Exercise goal: Look below for the lines from the one with "Revision: HCFA-AT-80-38 (BPP)" to the one with "Approval Date 11/20/13", and copy exactly those lines, both ends included.

[Collected data]
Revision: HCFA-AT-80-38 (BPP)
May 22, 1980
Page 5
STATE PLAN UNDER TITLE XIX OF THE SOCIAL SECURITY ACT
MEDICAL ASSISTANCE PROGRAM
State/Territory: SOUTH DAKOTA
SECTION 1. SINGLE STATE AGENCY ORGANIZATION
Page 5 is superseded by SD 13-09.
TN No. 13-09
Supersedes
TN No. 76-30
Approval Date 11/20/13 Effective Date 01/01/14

--

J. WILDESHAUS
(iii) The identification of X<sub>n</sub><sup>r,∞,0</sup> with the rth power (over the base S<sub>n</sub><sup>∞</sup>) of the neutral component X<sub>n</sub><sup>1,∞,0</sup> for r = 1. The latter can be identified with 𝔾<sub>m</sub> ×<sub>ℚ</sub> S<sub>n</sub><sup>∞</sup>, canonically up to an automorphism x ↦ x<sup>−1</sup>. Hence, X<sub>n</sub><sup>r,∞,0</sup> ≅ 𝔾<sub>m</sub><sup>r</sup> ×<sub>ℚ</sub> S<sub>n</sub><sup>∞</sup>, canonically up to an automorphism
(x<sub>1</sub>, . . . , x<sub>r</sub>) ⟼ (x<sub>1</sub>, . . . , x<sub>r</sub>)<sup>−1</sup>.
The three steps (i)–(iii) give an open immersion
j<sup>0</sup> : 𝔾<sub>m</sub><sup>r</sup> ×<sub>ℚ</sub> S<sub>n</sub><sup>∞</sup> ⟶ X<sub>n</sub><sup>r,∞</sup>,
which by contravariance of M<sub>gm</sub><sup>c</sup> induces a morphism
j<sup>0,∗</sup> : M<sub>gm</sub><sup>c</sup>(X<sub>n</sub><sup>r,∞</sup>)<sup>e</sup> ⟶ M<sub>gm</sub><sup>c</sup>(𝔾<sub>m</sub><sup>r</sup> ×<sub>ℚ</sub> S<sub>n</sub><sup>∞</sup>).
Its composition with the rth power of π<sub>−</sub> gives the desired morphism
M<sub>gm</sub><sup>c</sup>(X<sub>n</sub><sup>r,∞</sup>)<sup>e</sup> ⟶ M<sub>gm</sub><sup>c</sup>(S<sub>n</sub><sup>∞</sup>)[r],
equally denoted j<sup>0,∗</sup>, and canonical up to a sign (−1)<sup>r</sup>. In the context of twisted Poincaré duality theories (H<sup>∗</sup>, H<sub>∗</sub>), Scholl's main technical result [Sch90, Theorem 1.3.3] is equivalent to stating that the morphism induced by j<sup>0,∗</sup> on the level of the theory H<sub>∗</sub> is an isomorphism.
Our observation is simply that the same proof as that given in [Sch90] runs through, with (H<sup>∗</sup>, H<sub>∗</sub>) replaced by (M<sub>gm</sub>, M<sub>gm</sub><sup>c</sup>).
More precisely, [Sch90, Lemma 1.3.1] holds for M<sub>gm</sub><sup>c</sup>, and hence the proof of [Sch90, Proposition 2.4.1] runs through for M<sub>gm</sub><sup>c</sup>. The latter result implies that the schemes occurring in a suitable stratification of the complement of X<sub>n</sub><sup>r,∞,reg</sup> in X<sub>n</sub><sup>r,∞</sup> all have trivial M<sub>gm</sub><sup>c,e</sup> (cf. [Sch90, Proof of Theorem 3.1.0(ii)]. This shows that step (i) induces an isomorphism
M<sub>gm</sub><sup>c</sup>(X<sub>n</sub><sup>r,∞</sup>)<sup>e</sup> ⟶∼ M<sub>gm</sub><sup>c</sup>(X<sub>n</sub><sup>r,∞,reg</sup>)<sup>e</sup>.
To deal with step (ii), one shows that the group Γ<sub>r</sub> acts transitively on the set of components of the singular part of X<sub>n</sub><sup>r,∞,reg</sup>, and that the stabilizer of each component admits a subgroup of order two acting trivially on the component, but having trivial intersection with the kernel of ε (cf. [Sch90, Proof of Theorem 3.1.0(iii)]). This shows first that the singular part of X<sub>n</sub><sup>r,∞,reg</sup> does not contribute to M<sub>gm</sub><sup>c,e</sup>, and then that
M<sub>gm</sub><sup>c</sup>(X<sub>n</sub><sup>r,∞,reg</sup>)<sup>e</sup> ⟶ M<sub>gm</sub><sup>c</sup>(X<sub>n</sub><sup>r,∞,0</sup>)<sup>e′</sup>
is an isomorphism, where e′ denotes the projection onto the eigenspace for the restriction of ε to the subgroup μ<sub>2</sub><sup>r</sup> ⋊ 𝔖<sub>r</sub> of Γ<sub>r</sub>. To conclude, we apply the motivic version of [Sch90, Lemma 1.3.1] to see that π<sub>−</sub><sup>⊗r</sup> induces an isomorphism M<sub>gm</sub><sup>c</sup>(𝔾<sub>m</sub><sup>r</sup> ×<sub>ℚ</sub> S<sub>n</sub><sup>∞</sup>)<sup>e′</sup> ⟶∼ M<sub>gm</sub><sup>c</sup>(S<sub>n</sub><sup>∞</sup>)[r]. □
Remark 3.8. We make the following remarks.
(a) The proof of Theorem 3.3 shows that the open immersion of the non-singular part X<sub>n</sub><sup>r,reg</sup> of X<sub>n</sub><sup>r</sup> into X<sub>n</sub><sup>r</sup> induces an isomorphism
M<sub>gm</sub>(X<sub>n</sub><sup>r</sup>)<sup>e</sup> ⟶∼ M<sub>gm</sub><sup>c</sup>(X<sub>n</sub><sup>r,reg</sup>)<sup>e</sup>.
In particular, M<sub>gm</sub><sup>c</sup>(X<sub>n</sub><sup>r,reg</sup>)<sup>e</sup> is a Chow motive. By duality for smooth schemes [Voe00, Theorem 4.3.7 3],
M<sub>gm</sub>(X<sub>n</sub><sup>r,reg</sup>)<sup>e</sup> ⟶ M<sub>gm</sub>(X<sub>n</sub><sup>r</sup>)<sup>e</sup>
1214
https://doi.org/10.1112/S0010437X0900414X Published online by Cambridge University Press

...

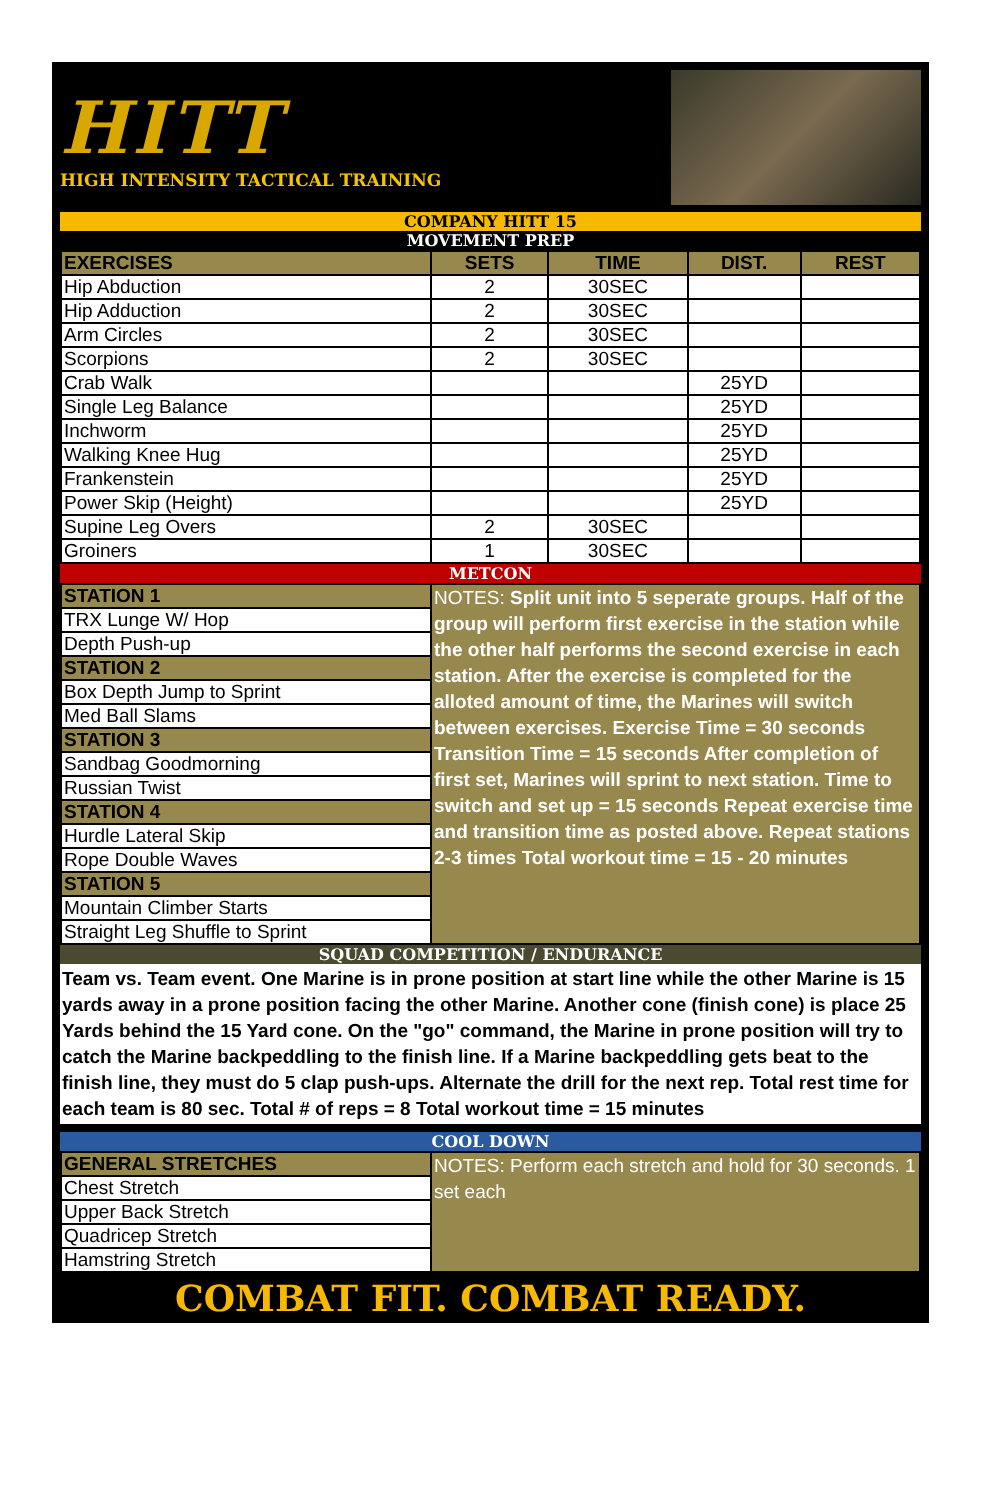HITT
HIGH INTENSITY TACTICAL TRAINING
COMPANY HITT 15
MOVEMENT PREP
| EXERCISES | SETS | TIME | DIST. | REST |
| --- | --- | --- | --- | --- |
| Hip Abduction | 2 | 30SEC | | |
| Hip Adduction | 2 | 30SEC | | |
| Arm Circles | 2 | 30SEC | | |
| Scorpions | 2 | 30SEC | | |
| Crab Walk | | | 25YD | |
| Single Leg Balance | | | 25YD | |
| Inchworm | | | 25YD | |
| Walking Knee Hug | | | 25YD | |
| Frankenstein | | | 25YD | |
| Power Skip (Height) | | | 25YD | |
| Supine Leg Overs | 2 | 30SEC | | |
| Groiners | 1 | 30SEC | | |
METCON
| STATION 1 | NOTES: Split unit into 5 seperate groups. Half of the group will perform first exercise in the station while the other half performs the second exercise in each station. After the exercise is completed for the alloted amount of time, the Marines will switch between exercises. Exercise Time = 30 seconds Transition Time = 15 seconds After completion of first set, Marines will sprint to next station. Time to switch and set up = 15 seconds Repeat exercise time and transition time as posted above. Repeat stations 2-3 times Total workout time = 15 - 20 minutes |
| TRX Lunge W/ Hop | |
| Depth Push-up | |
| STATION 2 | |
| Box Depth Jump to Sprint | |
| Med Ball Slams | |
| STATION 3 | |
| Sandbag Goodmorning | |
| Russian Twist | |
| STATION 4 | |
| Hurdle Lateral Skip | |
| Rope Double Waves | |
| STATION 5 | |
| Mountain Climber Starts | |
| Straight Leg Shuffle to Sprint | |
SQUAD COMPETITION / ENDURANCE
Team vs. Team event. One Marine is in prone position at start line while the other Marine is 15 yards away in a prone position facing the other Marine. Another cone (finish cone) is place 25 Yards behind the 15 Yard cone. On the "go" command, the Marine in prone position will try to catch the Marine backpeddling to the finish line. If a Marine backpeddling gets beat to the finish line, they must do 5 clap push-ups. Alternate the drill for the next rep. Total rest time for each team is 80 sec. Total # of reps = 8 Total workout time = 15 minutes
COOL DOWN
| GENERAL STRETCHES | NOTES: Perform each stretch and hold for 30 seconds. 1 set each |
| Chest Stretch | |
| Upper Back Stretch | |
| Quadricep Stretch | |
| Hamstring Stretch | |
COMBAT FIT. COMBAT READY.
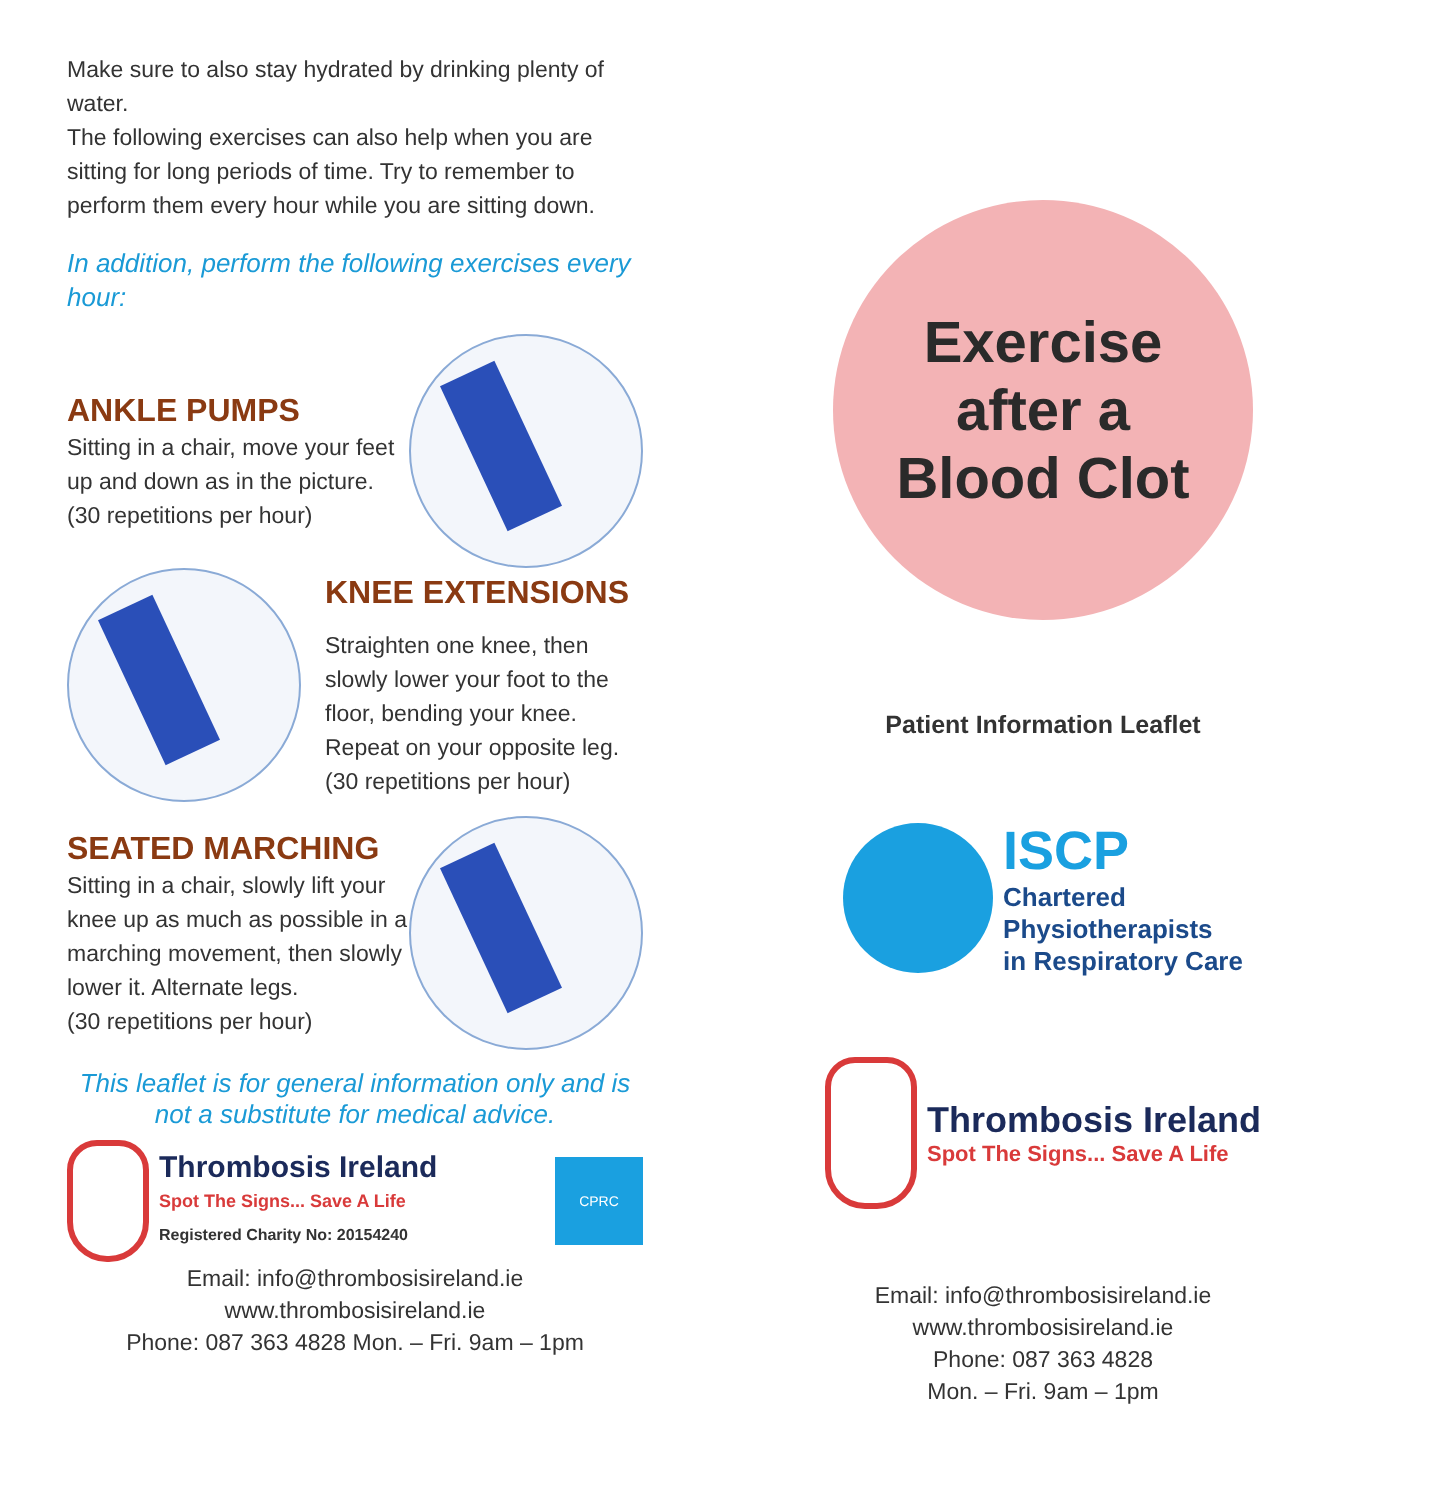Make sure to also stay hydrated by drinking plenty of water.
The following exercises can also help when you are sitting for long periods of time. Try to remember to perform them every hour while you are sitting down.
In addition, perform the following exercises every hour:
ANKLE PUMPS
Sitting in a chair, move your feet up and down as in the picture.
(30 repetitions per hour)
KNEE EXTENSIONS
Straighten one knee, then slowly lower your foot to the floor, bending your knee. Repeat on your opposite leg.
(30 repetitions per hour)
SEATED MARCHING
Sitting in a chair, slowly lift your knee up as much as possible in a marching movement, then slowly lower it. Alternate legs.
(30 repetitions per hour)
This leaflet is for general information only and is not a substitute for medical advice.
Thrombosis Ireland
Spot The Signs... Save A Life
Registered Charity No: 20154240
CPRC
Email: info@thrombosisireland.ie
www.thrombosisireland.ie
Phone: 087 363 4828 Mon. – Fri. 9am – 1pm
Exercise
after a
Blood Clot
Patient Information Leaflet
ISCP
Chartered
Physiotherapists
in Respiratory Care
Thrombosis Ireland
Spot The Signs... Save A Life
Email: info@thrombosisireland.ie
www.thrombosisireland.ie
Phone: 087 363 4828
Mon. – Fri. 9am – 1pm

Task solution:
Revision: HCFA-AT-80-38 (BPP)
May 22, 1980
Page 5
STATE PLAN UNDER TITLE XIX OF THE SOCIAL SECURITY ACT
MEDICAL ASSISTANCE PROGRAM
State/Territory: SOUTH DAKOTA
SECTION 1. SINGLE STATE AGENCY ORGANIZATION
Page 5 is superseded by SD 13-09.
TN No. 13-09
Supersedes
TN No. 76-30
Approval Date 11/20/13 Effective Date 01/01/14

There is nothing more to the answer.